Um susto, papai cai morto. Não posso ficar. Não posso sentir. Não quero ver. Agora eu imagino que poderia ter evitado. E sigo na vida, me punindo pela morte do meu grande amor. Não falo, porque eu não poderia suportar que mais alguém saísse de minha vida pelo que “fiz”. Silenciada, segue na vida pasteurizadinha. Tem medo de ficar sozinha. Tem vergonha da mamãe porque foi ela que lhe causou a maior dor. Ela é muito má. Essa imagem interna, sem uma parte significativa de si que se desvinculou na dor, segue sendo ampliada por outras situações. Ela não é capaz de ser feliz em seus relacionamentos. Ela não consegue ficar sozinha.
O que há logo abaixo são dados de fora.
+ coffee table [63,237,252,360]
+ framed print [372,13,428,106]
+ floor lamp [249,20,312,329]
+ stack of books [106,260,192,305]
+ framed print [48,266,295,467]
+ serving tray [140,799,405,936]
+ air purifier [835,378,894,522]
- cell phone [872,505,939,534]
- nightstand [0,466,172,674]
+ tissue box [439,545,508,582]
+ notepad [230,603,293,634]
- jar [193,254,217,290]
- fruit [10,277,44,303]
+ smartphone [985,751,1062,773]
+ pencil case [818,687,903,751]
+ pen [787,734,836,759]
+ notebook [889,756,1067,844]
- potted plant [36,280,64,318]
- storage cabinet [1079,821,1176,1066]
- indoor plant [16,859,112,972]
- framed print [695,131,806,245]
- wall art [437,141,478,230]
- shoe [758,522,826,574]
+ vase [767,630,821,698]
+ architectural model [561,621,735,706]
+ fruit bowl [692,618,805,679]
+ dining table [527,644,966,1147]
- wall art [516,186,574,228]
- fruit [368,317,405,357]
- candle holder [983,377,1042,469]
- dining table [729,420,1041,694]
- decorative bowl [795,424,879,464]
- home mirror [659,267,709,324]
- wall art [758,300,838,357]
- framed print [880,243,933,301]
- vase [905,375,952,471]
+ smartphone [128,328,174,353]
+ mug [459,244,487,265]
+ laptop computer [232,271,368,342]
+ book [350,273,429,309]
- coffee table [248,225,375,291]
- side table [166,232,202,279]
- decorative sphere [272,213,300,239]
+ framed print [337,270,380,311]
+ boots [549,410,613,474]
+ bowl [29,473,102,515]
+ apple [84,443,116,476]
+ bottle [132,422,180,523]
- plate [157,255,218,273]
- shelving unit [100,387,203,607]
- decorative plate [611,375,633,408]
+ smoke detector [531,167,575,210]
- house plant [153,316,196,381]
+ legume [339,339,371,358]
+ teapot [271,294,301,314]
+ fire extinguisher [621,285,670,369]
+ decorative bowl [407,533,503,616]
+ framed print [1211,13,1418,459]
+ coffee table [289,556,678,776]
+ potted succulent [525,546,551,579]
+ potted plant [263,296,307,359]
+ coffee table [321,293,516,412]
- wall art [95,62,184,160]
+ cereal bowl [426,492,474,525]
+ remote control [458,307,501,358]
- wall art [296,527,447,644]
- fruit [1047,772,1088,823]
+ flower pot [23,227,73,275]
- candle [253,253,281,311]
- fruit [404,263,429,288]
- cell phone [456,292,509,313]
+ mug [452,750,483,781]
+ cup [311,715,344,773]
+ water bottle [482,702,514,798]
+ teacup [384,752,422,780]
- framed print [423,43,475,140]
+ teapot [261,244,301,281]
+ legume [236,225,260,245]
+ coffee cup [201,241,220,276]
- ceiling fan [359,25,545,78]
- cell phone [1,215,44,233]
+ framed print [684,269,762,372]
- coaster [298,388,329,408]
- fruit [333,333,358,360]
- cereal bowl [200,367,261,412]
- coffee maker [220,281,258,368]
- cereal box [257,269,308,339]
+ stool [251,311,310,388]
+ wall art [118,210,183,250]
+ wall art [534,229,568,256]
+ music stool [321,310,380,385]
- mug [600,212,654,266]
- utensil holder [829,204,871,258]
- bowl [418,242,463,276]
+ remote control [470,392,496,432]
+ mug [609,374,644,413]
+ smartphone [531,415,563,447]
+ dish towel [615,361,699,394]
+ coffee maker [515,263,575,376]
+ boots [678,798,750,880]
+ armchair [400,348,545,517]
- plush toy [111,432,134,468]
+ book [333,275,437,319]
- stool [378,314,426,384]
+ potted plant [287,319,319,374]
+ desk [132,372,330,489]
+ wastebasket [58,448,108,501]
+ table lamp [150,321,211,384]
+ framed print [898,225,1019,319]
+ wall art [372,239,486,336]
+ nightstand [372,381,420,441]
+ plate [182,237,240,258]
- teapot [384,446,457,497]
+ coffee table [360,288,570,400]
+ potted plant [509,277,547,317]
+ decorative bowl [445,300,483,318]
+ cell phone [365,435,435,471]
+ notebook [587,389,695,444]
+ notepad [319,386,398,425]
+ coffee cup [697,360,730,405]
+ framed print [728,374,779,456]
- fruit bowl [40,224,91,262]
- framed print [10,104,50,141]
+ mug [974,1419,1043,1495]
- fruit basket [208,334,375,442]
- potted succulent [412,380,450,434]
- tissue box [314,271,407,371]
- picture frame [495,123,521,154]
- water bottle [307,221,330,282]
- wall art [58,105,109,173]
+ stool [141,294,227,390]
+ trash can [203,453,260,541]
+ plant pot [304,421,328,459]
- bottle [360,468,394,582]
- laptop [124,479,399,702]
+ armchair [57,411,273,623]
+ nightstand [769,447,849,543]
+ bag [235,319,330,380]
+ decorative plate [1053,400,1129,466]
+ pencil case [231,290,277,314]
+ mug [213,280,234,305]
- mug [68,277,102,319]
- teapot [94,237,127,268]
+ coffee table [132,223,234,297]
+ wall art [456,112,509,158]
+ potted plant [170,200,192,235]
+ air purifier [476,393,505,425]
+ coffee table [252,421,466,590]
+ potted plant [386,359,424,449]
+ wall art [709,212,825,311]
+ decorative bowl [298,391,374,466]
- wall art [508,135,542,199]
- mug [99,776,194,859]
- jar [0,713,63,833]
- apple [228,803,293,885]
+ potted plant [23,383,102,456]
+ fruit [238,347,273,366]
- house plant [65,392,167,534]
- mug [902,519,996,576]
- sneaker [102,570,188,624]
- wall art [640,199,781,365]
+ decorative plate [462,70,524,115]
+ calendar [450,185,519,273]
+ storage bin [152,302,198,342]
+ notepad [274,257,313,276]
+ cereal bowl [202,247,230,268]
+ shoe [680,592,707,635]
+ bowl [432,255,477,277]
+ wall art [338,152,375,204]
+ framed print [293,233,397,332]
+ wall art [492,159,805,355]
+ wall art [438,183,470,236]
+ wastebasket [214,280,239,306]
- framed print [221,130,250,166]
Aos 12 anos uma menina vivencia situação de abuso. Envergonhada, ela esconde. O que ela tem de errado que levou a isso? Ela não queria, ela ainda queria brincar e amar livremente. Mas isso não estava mais sendo possível. Por vergonha, ela resolve dar conta sozinha. Perdeu uma parte: um pedaço feminino, era mais seguro sem. Nunca foi feliz sem ele. Anos de terapia e o assunto continua escondido, porque ele não tem importância. Porque isso nem significou nada, ela deu conta. Será? Não, ela não deu conta, era muito cedo pra ela. Ela seguiu fragmentada. Para fragmentados, a vida tem menos cor, e eu falo de cor mesmo. Tem menos brilho. O mar é só o mar, uma quantidade imensa de água. O coração dela fica separado das emoções. Tudo na vida dela pode ser pensado. Tudo pode ser planejado e ela está no comando.
Mas nada dá muito certo. Até que ao longo do caminho, essa menina, já não tão menina, vai revisitando seu passado, vai dando novas interpretações, vai colorindo com o dedo a sua alma, trazendo a criança que se encanta com o mar, a menina que gosta de maquiagem, a mulher que tem poder e, adulta, sabe quais são os limites dela. Essa tem uma chance enorme agora. Ela integra as partes suas e ganha força. Duas frases que escuto em consultório: Me sinto mais leve, saiu um peso. Me sinto mais forte, eu não sabia dessa força. Olhemos, corajosamente, para aquilo que se esconde de fininho em nós e deixemos tudo voltar ao seu espaço. Não estou dizendo pra sair aí contando o que te traz dor, mas estou compartilhando com você que pode olhar diferente e deixar uma parte sua voltar agora que já está seguro.
Tomados por essa força interna que brota da fonte e de tudo que somos, ao mesmo tempo e agora, misturados, é que podemos trazer felicidade e leveza para cada dia. É como um frio interno que me faz segurar os lábios ao sorrir.